JAKARTA, KOMPAS.com - Ketua Pusat Kajian Antikorupsi Universitas Gadjah Mada (Pukat UGM) Oce Madril menilai pemerintah perlu merevisi peraturan terkait remisi.
Hal itu ia katakan terkait pemberian remisi terhadap narapidana kasus pembunuhan jurnalis, I Nyoman Susrama, yang diatur dalam Keputusan Presiden (Keppres) Nomor 29 Tahun 2018.
Dasar hukum Keppres tersebut, yaitu Keppres Nomor 174 Tahun 1999 yang ternyata, menurut Oce, bertentangan dengan undang-undang.
"Ke depan ini momentum bagi pemerintah untuk mengubah regulasi terkait remisi terutama Keppres 174," kata Oce saat diskusi bertajuk "Menyoal Kebijakan Remisi dalam Sistem Hukum Indonesia", di Bakoel Koffie, Jakarta Pusat, Kamis (7/2/2019).
Ia menjelaskan, definisi remisi dalam Pasal 14 ayat (1) huruf i Undang-Undang Nomor 12 Tahun 1995 tentang Pemasyarakatan, adalah pengurangan masa pidana yang menjadi hak bagi narapidana.
Kemudian pelaksanaan hak-hak bagi warga binaan diatur lebih lanjut melalui Peraturan Pemerintah (PP).
Di dalam Pasal 1 angka 6 PP Nomor 32 Tahun 1999 tentang tentang Syarat Dan Tata Cara Pelaksanaan Hak Warga Binaan Pemasyarakatan, juga disebutkan bahwa remisi merupakan pengurangan masa menjalani pidana.

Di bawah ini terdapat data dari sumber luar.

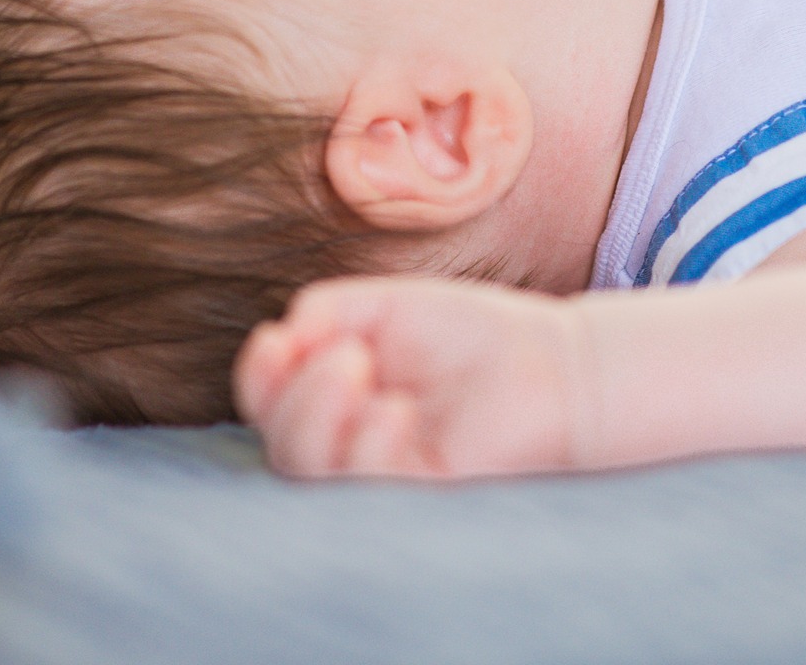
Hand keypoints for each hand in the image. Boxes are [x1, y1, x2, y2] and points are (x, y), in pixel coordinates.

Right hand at [233, 276, 585, 478]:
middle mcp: (346, 442)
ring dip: (317, 414)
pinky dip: (365, 445)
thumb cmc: (469, 336)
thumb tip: (280, 335)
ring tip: (360, 363)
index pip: (266, 401)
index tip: (277, 339)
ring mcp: (379, 474)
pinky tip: (395, 409)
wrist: (548, 366)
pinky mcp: (418, 498)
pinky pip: (365, 486)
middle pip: (278, 443)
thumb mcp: (384, 307)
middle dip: (295, 394)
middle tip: (348, 352)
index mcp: (332, 396)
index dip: (257, 375)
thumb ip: (326, 311)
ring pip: (306, 471)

Namun, turunan dari PP tersebut, Keppres Nomor 174 Tahun 1999 yang menjadi landasan pemberian remisi Susrama, menyatakan bahwa pidana penjara seumur hidup dapat diubah.
Pada pasal 9 Keppres itu disebutkan bahwa "Narapidana yang dikenakan pidana penjara seumur hidup dan telah menjalani pidana paling sedikit 5 (lima) tahun berturut-turut serta berkelakuan baik, dapat diubah pidananya menjadi pidana sementara, dengan lama sisa pidana yang masih harus dijalani paling lama 15 (lima belas) tahun".
Selain itu, PP Nomor 28 Tahun 2006 tentang Perubahan atas PP Nomor 32 Tahun 1999 menyebutkan bahwa ketentuan remisi diatur dalan Peraturan Presiden.
Namun, Keppres Nomor 174 Tahun 1999 tersebut tidak kunjung diubah hingga saat ini.
Baca juga: Jokowi Diminta Menjawab Keberatan Para Jurnalis Terkait Remisi Susrama
"Jadi mau tidak mau Keppres 174 yang sekarang digunakan presiden untuk menerbitkan Keppres 29 Tahun 2018, mestinya Keppres ini sudah harus diganti, harus dicabut, kemudian dibentuk peraturan yang baru sebagaimana amanat dari PP terbaru," terangnya.
Oce mengatakan, Keppres tersebut berpotensi menimbulkan polemik kembali jika tidak direvisi.
"Kalau peraturan ini masih eksis, ke depan akan muncul lagi kebijakan yang katakanlah akan memicu protes publik atau kontroversi di publik," terang Oce.